There have to be at least a dozen better explanations for my condition than a simple silver charm. Maybe my pheromones are finally kicking in, albeit erratically. Or maybe Blake is just jealous of Austin. Or he's drunk again. I twist the chain and slowly unhook the shiny new clasp. I let the bracelet drop into the palm of my hand, closing my fingers around it.

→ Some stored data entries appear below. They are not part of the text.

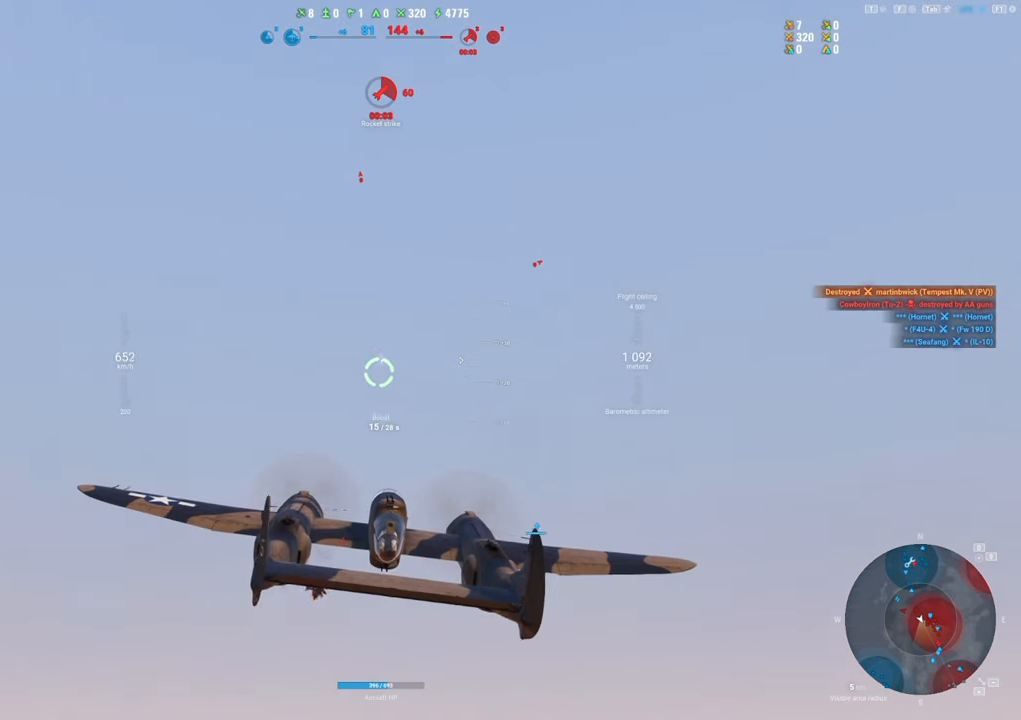
{"keys": ["shift"], "mouse": [], "mouse_move": "down", "events": []}
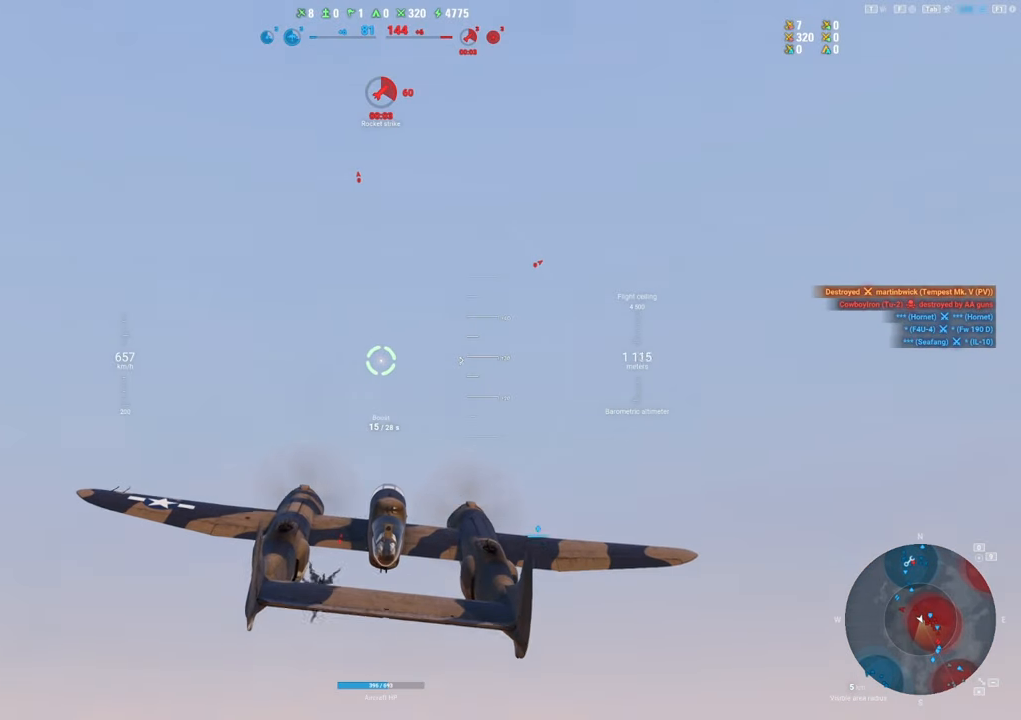
{"keys": ["shift"], "mouse": [], "mouse_move": "still", "events": []}
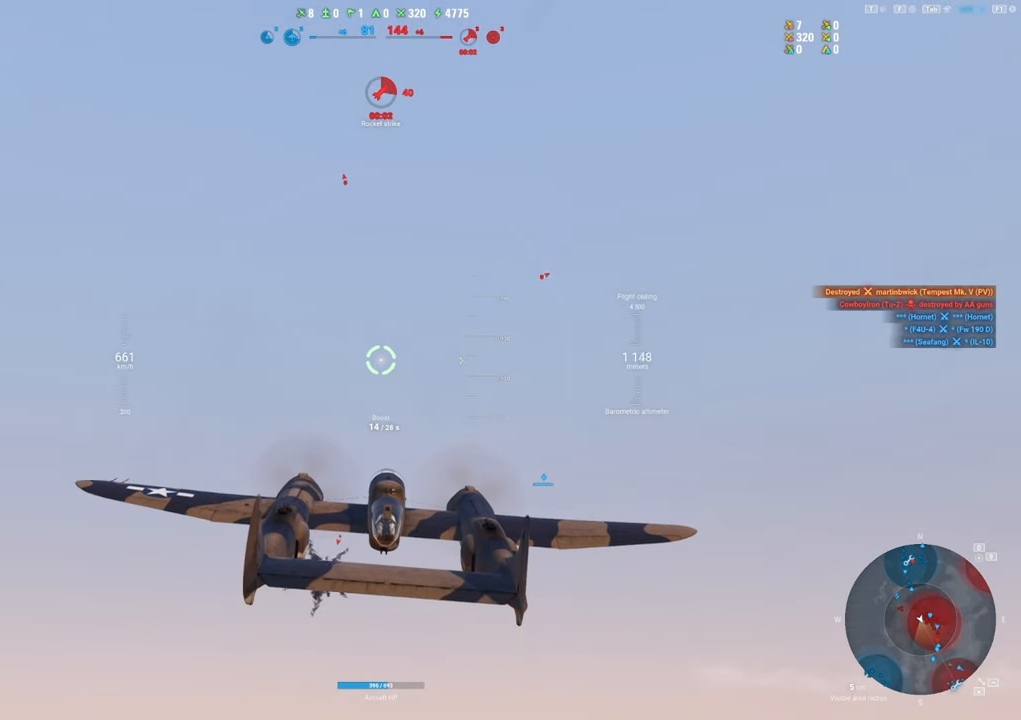
{"keys": ["shift"], "mouse": [], "mouse_move": "down", "events": []}
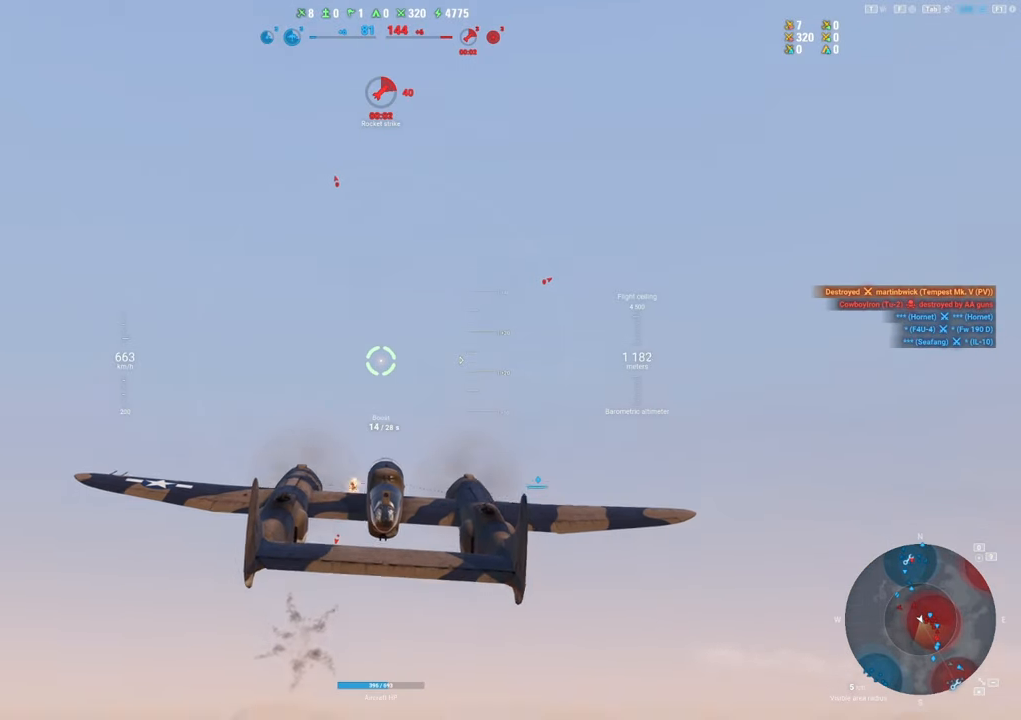
{"keys": ["a"], "mouse": [], "mouse_move": "down-left", "events": [[150, "a", "down"], [150, "shift", "up"]]}
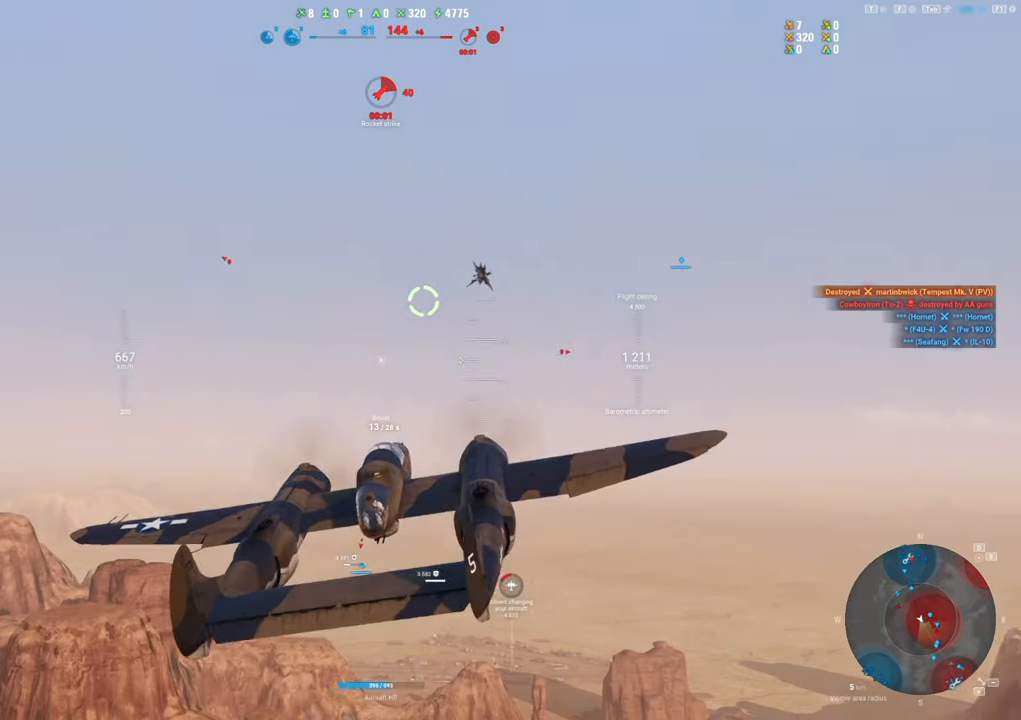
{"keys": ["a"], "mouse": [], "mouse_move": "down", "events": []}
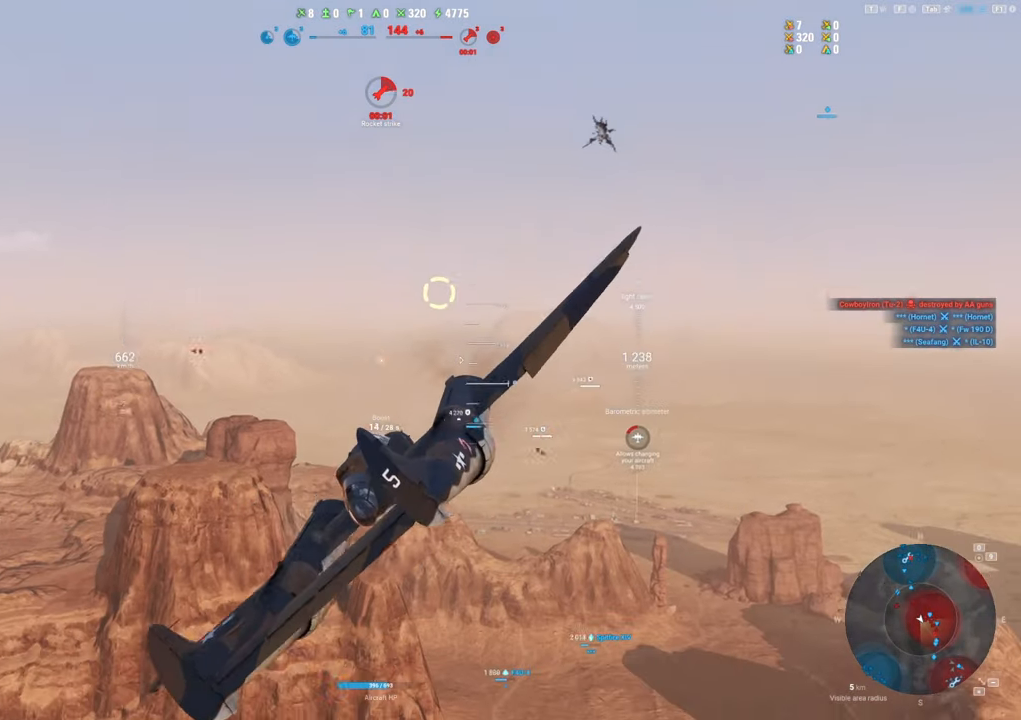
{"keys": ["a"], "mouse": [], "mouse_move": "down", "events": []}
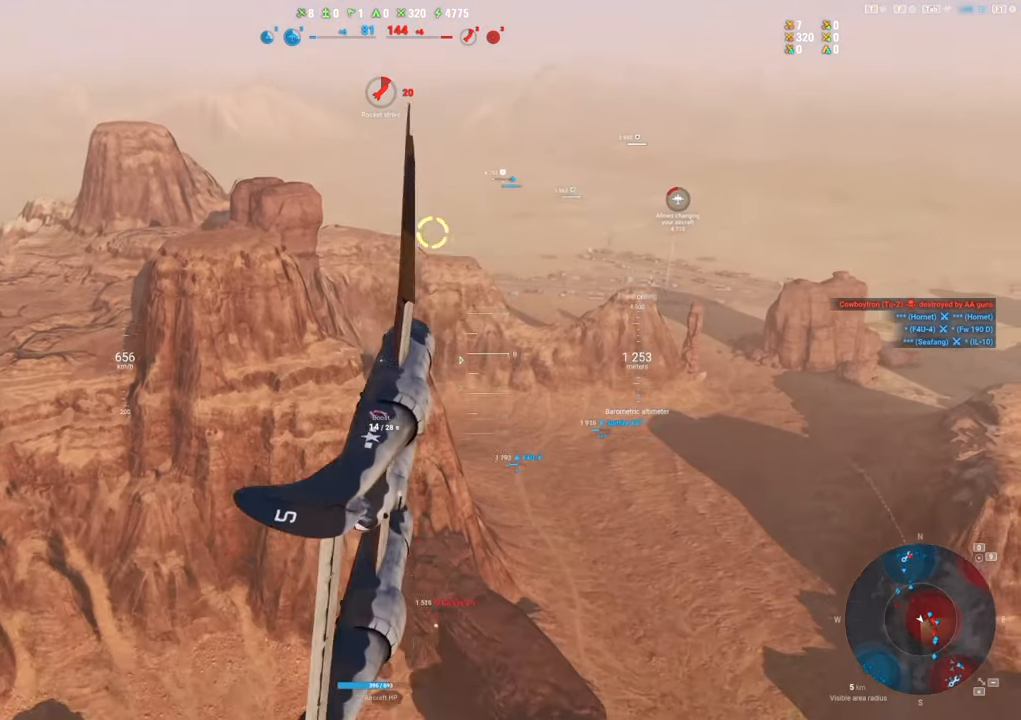
{"keys": ["s"], "mouse": [], "mouse_move": "down", "events": [[150, "s", "down"], [200, "a", "up"]]}
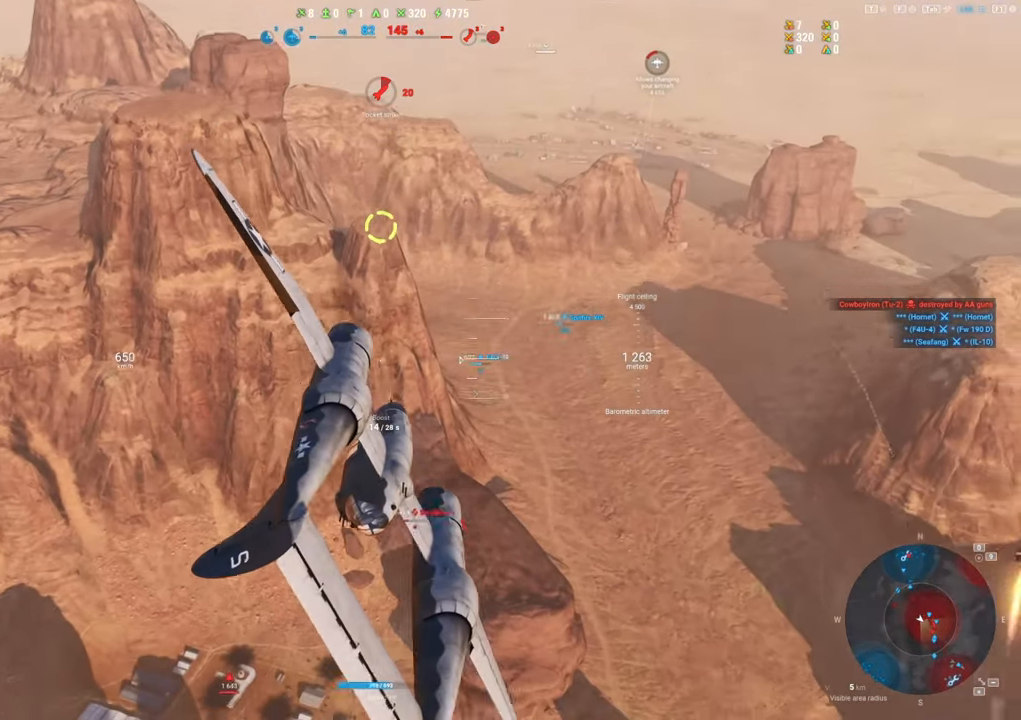
{"keys": ["s"], "mouse": [], "mouse_move": "right", "events": []}
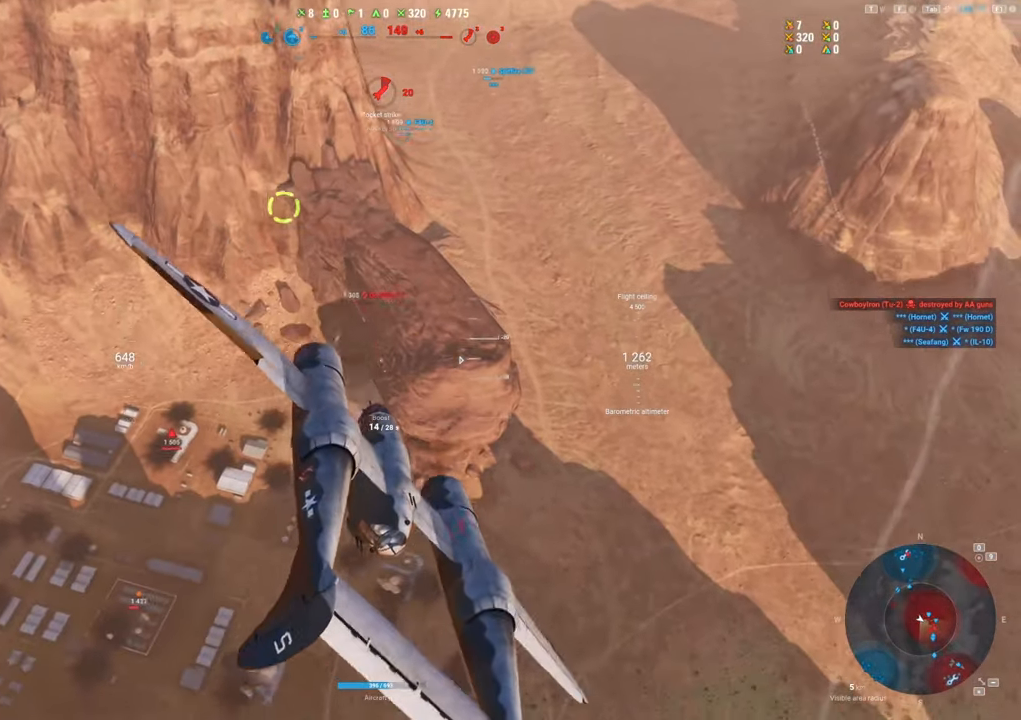
{"keys": ["a"], "mouse": [], "mouse_move": "right", "events": [[33, "a", "down"], [450, "s", "up"]]}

Blake stares at me harder.

“Still me?”

“I think you have to let go.”

I close my fingers tighter, not wanting to part with the chain in my hand. I know the flower is just a charm. An odd little flower cast in silver. I still don't let go.

The bracelet has been in our family forever, so old that the story of its origin was lost generations ago. Nana gave it to me shortly after the fire, my fire. She said it would protect me. I love the little horse and horseshoe charms that hang on either side of the strange flower, but I haven't really thought much about the bracelet since she gave it to me. I've just always worn it.

Until last night.

Blake stretches out his hand. “Humor me.” He flashes his “you can't resist me” grin.

All this time I've been waiting for him to grace me with that smile, and tonight it has no effect on me. I've seen him use it too many times to think it means anything beyond a calculated effort to get what he wants. I clutch the bracelet tighter.

“Why don't you humor me?” I ask. “Maybe I don't want to give this to you. Maybe there's a reason I can't.” I link the chain back around my wrist.

“Listen to yourself.” Blake's voice is quiet. “There is a reason.”

“What?”

“So you can hide.”

I try to keep the panic from my voice. “And what exactly am I hiding from?”

His dimples are out in full force. “Bastards like me.”